- _EXTRAIT DU DOCUMENT_:

--- --- ---

23/01/2019 - 14:37 - Sicavonline


Marc Touati : 'il n'y a plus de pilote dans l'avion'

Marc Touati, président du cabinet ACDEFI, s'il refuse d'être qualifié de Cassandre et affirme croire encore à une issue positive, ne peut s'empêcher de redouter, si rien ne change, un éclatement de la bulle obligataire et les fâcheuses répercussions qui en découleront. Particulièrement exposée, la France doit, dit-il, agir rapidement pour éviter le pire. Dans ce contexte, l'économiste lance une nouvelle fois un appel à la vigilance adressé aux épargnants et suggère aux autorités d'agir avant que la situation économique ne dégénère et devienne incontrôlable.

Sicavonline : Marc Touati, dans l'un de vos ouvrages, Un Monde de Bulles, vous insistiez sur la formation et l'existence de plusieurs bulles : une bulle boursière, une bulle des crypto monnaies ou encore une bulle obligataire. On peut considérer qu'un certain nombre de ces bulles ont éclaté en 2018. En tous cas, la bulle des crypto monnaie et la bulle boursière l'ont fait, au moins partiellement. Une bulle demeure cependant intacte : la bulle obligataire, dont vous prophétisez l'éclatement depuis un certain temps.

Marc Touati : La bulle obligataire est tenace. Elle est entretenue par une dette publique qui ne cesse d'augmenter. En France, cela fait plus de dix ans maintenant que, chaque année, hormis en 2017, on s'endette juste pour payer les intérêts de la dette. La spirale de l'endettement ne cesse pas. Le deuxième aspect de la bulle obligataire est le fait que malgré l'explosion de la dette publique les taux d'intérêt restent bas. L'endettement croissant de la France aurait dû générer une hausse des taux d'intérêt. Les taux longs de la France se maintiennent à des niveaux extrêmement bas autour de 0,7 %, un niveau extrêmement bas au regard d'une dette publique qui atteint 100 % du PIB.

Les taux bas s'expliquent. Les achats d'obligations par la Banque centrale européenne font baisser les taux. Dans le même temps, les assureurs et les investisseurs institutionnels sont eux-mêmes incités à acheter des obligations d'État, ce qui pèse également sur les taux.

Vous avez tout dit. Comme je l'ai souvent évoqué, notamment dans mon livre (NDLR : Un Monde de Bulles), nous sommes en capacité d'expliquer les bulles, on sait d'où elles proviennent. La Banque centrale européenne (BCE) a utilisé à plein la planche à billets. (NDLR : la BCE a créé de la monnaie afin de procéder à des achats de dette souveraine, dans le dessin de financer les États qui avaient nettement accru leurs déficits et leur endettement pour sauver les banques). De leur côté, les banques, ne pouvant pas prendre trop de risques, du fait de la nécessité de respecter des ratios de solvabilité, ont acheté de la dette publique.

--- --- ---

Données brutes
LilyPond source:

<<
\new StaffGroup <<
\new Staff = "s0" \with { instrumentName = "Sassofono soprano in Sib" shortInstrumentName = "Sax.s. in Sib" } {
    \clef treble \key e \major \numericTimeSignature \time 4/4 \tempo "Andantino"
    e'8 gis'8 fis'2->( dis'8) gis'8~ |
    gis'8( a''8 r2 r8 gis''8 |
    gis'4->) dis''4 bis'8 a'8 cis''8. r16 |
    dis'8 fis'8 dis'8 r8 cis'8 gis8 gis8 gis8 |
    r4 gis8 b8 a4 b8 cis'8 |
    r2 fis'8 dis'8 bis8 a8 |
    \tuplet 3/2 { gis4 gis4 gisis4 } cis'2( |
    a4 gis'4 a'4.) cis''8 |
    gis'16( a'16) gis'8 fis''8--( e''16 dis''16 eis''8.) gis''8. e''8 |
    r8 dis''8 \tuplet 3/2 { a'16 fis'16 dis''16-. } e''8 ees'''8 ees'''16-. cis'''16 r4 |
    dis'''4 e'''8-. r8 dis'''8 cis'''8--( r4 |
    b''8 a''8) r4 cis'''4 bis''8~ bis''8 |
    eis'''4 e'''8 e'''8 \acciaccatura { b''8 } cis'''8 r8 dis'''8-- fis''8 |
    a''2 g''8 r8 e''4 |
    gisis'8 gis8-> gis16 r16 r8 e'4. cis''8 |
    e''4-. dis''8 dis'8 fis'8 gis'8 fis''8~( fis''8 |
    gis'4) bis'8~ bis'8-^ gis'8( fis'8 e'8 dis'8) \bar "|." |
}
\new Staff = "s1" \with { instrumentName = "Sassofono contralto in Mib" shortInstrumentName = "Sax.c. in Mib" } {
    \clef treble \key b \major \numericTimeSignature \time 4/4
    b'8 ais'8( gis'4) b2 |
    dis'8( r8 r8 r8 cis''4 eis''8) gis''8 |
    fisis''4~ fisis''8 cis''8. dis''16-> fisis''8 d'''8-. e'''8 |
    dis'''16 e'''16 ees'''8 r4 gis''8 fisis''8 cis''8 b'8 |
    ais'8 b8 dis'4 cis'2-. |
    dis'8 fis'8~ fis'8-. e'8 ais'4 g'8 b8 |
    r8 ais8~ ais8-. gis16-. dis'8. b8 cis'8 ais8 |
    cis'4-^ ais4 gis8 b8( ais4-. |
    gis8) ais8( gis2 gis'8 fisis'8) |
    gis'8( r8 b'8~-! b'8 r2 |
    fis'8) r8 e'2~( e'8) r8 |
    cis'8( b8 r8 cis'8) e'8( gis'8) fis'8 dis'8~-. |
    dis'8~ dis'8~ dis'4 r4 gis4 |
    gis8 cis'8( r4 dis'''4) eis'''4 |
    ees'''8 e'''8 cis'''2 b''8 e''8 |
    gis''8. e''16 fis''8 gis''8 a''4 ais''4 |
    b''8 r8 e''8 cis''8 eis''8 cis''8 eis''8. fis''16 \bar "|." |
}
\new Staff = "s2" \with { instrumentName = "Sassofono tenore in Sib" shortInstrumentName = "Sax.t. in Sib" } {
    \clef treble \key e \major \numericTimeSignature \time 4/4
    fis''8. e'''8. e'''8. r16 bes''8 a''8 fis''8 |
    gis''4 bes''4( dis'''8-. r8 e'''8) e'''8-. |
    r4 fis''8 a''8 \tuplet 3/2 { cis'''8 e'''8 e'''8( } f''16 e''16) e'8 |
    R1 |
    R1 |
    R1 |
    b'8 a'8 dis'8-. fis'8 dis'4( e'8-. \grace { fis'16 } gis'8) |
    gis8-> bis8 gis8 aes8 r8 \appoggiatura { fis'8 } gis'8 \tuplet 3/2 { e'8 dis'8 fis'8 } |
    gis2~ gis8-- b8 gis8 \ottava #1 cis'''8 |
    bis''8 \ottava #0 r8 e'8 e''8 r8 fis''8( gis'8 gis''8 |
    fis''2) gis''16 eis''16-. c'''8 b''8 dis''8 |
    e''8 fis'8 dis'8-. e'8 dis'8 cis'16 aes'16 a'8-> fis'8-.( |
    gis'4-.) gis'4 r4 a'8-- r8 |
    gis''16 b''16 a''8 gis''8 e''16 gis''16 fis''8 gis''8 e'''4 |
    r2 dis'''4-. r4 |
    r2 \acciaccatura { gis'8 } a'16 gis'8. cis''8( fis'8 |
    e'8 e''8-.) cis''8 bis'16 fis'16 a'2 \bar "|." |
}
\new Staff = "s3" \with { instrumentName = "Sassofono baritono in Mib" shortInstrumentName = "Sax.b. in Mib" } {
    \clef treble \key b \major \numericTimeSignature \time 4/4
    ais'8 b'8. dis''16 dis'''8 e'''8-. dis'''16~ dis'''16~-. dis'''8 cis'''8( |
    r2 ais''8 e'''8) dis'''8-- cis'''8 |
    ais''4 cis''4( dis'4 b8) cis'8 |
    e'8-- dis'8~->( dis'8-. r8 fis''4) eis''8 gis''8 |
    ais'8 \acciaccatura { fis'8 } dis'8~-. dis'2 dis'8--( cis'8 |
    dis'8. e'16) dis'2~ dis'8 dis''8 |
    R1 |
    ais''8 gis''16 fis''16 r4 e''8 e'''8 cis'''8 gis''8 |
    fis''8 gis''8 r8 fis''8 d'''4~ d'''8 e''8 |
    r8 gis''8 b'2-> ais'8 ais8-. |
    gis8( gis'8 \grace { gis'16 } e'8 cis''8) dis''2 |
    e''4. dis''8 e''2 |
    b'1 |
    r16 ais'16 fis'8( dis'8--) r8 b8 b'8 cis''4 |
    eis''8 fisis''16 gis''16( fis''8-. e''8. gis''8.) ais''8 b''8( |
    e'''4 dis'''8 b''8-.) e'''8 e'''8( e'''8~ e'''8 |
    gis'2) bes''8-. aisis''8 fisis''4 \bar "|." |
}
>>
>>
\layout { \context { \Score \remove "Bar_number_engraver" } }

--- --- ---

- _OBJECTIFS_:
(1) Recopiez le passage de l'entretien avec Marc Touati situé entre « Marc Touati : La » et « 100 % du PIB. », ces deux bornes comprises.
(2) Relevez toutes les lignes qui contiennent la chaîne « ottava ».

- _RÉPONSES PAR CONSIGNE_:
(1)
Marc Touati : La bulle obligataire est tenace. Elle est entretenue par une dette publique qui ne cesse d'augmenter. En France, cela fait plus de dix ans maintenant que, chaque année, hormis en 2017, on s'endette juste pour payer les intérêts de la dette. La spirale de l'endettement ne cesse pas. Le deuxième aspect de la bulle obligataire est le fait que malgré l'explosion de la dette publique les taux d'intérêt restent bas. L'endettement croissant de la France aurait dû générer une hausse des taux d'intérêt. Les taux longs de la France se maintiennent à des niveaux extrêmement bas autour de 0,7 %, un niveau extrêmement bas au regard d'une dette publique qui atteint 100 % du PIB.

(2)
    gis2~ gis8-- b8 gis8 \ottava #1 cis'''8 |
    bis''8 \ottava #0 r8 e'8 e''8 r8 fis''8( gis'8 gis''8 |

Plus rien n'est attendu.